- **EXERCISE**
Repeat the entries below exactly and in full.

- **DATA**
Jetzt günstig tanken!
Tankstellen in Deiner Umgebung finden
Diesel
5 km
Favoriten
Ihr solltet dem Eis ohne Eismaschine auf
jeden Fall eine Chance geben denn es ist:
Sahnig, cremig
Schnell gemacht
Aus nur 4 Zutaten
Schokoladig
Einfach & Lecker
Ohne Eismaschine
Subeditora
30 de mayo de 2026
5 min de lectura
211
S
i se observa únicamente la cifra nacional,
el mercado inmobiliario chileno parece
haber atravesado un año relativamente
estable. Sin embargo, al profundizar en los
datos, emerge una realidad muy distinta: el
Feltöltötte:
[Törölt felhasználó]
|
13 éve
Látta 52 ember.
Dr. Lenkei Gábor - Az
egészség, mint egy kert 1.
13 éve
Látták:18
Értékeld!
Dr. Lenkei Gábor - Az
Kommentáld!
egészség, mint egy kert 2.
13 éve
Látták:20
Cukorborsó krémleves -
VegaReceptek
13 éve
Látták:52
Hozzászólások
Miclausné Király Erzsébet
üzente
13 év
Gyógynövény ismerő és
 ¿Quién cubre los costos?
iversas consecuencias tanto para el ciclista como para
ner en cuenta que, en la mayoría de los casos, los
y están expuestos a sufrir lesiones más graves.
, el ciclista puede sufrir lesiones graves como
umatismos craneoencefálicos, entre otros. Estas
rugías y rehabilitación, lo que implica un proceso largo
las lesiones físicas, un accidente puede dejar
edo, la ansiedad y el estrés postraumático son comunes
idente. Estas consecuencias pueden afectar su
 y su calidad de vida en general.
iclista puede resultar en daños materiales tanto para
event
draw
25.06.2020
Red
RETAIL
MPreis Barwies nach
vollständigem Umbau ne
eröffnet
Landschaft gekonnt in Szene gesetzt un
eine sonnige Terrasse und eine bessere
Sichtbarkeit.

- **ANSWER TO THIS TASK**
Jetzt günstig tanken!
Tankstellen in Deiner Umgebung finden
Diesel
5 km
Favoriten
Ihr solltet dem Eis ohne Eismaschine auf
jeden Fall eine Chance geben denn es ist:
Sahnig, cremig
Schnell gemacht
Aus nur 4 Zutaten
Schokoladig
Einfach & Lecker
Ohne Eismaschine
Subeditora
30 de mayo de 2026
5 min de lectura
211
S
i se observa únicamente la cifra nacional,
el mercado inmobiliario chileno parece
haber atravesado un año relativamente
estable. Sin embargo, al profundizar en los
datos, emerge una realidad muy distinta: el
Feltöltötte:
[Törölt felhasználó]
|
13 éve
Látta 52 ember.
Dr. Lenkei Gábor - Az
egészség, mint egy kert 1.
13 éve
Látták:18
Értékeld!
Dr. Lenkei Gábor - Az
Kommentáld!
egészség, mint egy kert 2.
13 éve
Látták:20
Cukorborsó krémleves -
VegaReceptek
13 éve
Látták:52
Hozzászólások
Miclausné Király Erzsébet
üzente
13 év
Gyógynövény ismerő és
 ¿Quién cubre los costos?
iversas consecuencias tanto para el ciclista como para
ner en cuenta que, en la mayoría de los casos, los
y están expuestos a sufrir lesiones más graves.
, el ciclista puede sufrir lesiones graves como
umatismos craneoencefálicos, entre otros. Estas
rugías y rehabilitación, lo que implica un proceso largo
las lesiones físicas, un accidente puede dejar
edo, la ansiedad y el estrés postraumático son comunes
idente. Estas consecuencias pueden afectar su
 y su calidad de vida en general.
iclista puede resultar en daños materiales tanto para
event
draw
25.06.2020
Red
RETAIL
MPreis Barwies nach
vollständigem Umbau ne
eröffnet
Landschaft gekonnt in Szene gesetzt un
eine sonnige Terrasse und eine bessere
Sichtbarkeit.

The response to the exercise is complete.